27 September 2012
Ex Boccherini - Piazza S. Ponziano 6 (Conference Room )
The talk will analyse policies of preserving architectural heritage through legal regulation in England and France, and compare them with Italy. The development of legislation concerning architectural heritage has followed very different paths in the three countries. Legislation specific to architectural heritage began in the nineteenth century in France. It rapidly provided central government with broad powers, including setting tight limits on the rights of owners, expropriation of private property and even control of buildings within a radius of a historic monument, all before 1945. In contrast, no major legislation was passed in England until 1944. It formed a small element of general planning law. Detailed regulation has been created after 1945, but its development has involved considerable dispersion of powers beyond central government departments and a greater place for protection of private property rights than in France.

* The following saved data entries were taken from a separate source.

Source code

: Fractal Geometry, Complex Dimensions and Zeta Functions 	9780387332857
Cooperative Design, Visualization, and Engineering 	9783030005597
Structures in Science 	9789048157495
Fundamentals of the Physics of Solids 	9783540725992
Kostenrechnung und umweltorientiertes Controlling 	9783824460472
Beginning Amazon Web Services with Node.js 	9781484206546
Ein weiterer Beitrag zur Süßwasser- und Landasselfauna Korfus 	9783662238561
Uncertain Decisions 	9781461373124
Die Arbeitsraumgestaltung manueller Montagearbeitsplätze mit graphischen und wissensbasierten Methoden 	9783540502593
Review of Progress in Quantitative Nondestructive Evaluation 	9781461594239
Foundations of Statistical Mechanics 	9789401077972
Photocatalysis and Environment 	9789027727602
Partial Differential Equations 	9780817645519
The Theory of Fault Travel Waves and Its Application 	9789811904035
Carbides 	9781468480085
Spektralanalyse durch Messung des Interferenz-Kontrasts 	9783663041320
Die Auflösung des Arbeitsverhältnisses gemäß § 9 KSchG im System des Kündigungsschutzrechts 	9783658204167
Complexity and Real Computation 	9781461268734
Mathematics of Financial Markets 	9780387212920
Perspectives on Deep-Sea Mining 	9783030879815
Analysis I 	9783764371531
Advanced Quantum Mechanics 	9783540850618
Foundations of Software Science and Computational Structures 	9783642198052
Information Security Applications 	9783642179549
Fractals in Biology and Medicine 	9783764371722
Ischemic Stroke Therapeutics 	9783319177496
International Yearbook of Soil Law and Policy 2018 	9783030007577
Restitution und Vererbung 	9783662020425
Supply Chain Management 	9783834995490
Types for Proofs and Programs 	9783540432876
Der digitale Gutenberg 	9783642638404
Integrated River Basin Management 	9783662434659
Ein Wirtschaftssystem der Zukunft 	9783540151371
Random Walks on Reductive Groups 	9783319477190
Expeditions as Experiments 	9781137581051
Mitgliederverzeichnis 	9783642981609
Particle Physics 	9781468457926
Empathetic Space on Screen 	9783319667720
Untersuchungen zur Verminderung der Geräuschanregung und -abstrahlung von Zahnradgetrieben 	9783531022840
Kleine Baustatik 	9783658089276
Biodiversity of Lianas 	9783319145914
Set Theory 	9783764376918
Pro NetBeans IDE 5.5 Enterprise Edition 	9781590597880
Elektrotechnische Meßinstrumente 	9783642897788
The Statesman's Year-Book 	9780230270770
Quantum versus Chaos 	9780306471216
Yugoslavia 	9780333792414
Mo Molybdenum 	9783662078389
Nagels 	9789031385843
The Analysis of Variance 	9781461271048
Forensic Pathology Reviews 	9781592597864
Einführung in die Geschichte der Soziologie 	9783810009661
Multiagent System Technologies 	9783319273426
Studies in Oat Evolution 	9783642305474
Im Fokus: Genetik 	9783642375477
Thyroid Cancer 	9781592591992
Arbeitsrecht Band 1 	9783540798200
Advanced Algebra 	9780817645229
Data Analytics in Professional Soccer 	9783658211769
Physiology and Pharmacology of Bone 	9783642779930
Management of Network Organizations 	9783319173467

The talk will explore one central reason for the differences between the two countries, namely that each country has developed its distinctive state traditions for heritage since at least the nineteenth century. It will examine how French state traditions have centred on the role of the central government, whose role has been presented as beneficial and justified in terms of promoting the nation and the public good, justified by reference to the national or public interest often itself often defined in artistic or historic terms. In contrast, state traditions for regulating architectural heritage in England have involved little enthusiasm or sometimes suspicion of central government regulation and great concern with the rights of private owners. They have given a positive place to the voluntary sector, private owners and local decisions, and legislation has been justified instrumentally terms of necessity or material benefits. The differing state traditions can help explain the diverse timing and path of heritage legislation in France and England. The findings will then be used for a comparison with Italy, where legislation existed before unification, sometimes dating back centuries. After a lively debate in the late nineteenth century, laws were passed in the early twentieth century and then in 1939. The Italian case raises interesting questions about the role of state traditions and offers another valuable and important case to consider different national paths for preserving architectural heritage.